REVIEW: ‘CREEP’ IS A REFRESHINGLY DISTURBING NEW MUMBLECORE GEM

By Court Jarrell


creep

Ugh. Another low-budget, found-footage horror flick. Haven’t we dredged the bottom of this well enough? Apparently not. While it’s not for everyone (found-footage, that is), Creep is something special.

I found it through MovieWeb on a list of some recently released, actually good horror movies. The Babadook, It Follows, and even the very silly Unfriended (which was surprisingly effective) set a reasonably high bar for horror this year. Is Creep a horror film? Maybe. It could also be a psychological thriller, or even a comedy.

It doesn’t matter how you classify it, though. I love it.

If you’re absolutely done with found-footage, this movie won’t necessarily change your mind—but as tiresome as the formula has become, it manages to actually feel refreshing here, and even adds to the atmosphere. This is mostly because the found-footage style actually means something to the plot of Creep. Additionally, it’s really organic. The filmmaker isn’t cheating. Everything is actually shot by the two (and only) actors.

Yes, just two characters. It’s a bottle movie, which allows the story to remain focused. The basic premise is: Videographer Aaron (Patrick Brice) answers a Craigslist ad from Josef (Mark Duplass), a man with terminal brain cancer, who is looking for someone to film him for 8 hours so as to provide his unborn son with some footage of his dad.

As soon as Aaron (and we, the audience) meet Josef, something is clearly off. He seemingly has no respect for personal space, and overshares a lot of personal information. After an awkward introduction between the two characters, things begin to get very uncomfortable. Josef immediately invites Aaron upstairs, strips and gets into the bathtub, simulating “tubby time”—imagining what it would be like to bathe his infant son.

Josef provides us with some jump scares throughout the film, but they don’t feel cheap or manufactured. They actually work within the narrative, and are played more for laughs. Duplass is sensational in this role. He manages to make Josef sympathetic; endearing, even—while remaining rather terrifying.

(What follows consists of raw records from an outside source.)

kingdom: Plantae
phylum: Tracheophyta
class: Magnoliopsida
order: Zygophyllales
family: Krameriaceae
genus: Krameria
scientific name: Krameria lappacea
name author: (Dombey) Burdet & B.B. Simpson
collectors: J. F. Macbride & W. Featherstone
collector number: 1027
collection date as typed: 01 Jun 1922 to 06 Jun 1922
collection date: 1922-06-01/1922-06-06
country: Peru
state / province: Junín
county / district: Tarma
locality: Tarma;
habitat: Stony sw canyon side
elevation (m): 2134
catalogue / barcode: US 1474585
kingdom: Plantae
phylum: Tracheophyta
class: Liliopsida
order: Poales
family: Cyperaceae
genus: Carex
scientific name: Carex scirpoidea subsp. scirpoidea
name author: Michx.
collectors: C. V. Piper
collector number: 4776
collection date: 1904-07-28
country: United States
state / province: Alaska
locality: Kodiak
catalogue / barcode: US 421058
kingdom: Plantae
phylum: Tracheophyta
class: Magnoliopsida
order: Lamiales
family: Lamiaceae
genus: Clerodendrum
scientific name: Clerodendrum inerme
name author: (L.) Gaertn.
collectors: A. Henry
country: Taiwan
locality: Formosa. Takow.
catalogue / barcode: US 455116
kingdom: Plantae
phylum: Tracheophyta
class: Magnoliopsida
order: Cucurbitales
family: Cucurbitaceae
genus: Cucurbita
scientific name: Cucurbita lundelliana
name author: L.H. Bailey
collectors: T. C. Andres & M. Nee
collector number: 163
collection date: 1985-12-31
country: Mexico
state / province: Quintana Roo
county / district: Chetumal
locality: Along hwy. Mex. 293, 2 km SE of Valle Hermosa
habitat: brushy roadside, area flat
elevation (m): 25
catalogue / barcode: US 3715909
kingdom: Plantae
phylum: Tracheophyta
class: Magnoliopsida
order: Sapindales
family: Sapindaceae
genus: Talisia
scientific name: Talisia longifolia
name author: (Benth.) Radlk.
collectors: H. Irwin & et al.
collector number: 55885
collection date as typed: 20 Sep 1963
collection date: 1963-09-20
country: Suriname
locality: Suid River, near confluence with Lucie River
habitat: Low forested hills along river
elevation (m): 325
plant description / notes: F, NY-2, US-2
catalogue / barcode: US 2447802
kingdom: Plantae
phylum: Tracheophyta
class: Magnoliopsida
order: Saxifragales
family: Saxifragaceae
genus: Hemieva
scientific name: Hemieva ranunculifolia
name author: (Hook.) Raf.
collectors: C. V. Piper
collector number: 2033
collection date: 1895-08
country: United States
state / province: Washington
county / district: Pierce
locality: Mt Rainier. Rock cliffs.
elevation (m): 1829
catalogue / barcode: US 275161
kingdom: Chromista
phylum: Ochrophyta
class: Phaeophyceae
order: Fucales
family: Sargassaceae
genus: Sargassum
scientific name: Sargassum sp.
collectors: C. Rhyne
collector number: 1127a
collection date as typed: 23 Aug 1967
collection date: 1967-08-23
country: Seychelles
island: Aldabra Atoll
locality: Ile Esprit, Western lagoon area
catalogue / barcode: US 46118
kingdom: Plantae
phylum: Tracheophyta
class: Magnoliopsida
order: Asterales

Patrick Brice (The Overnight), directs the script written by himself and Duplass. I use the words “script” and “written” loosely, though, as most of the dialogue is improvised by the actors based on a ten-page outline. It’s mumblecore, after all.

Brice is perfectly adequate as Aaron, but his performance pales in comparison to Duplass’s turn as Josef. It’s fair, though, as he has significantly less screen time, spending the majority of the movie behind the camera.

About halfway through, the film slows its pace. I thought the movie was ending, but when I checked, I saw there was still 30 minutes left to go. It does pick back up again a short while later, and becomes very intense very quickly.

When I watch horror movies, I get freaked out (as anyone should), but I rarely ever have trouble sleeping. This, however, is a film that stuck with me. It took me a solid week to shake off the ending. There’s no blood or gore, but I was thoroughly disturbed.  And it really all came down to one sound effect. You’ll know what I mean when you see it.

Creep can only boast a couple sequences I’d call genuinely frightening, but it’s an enthralling, darkly funny and deeply unsettling film the entire way through.

You can stream Creep on Netflix, and it’s currently enjoying a limited theatrical run in the U.S.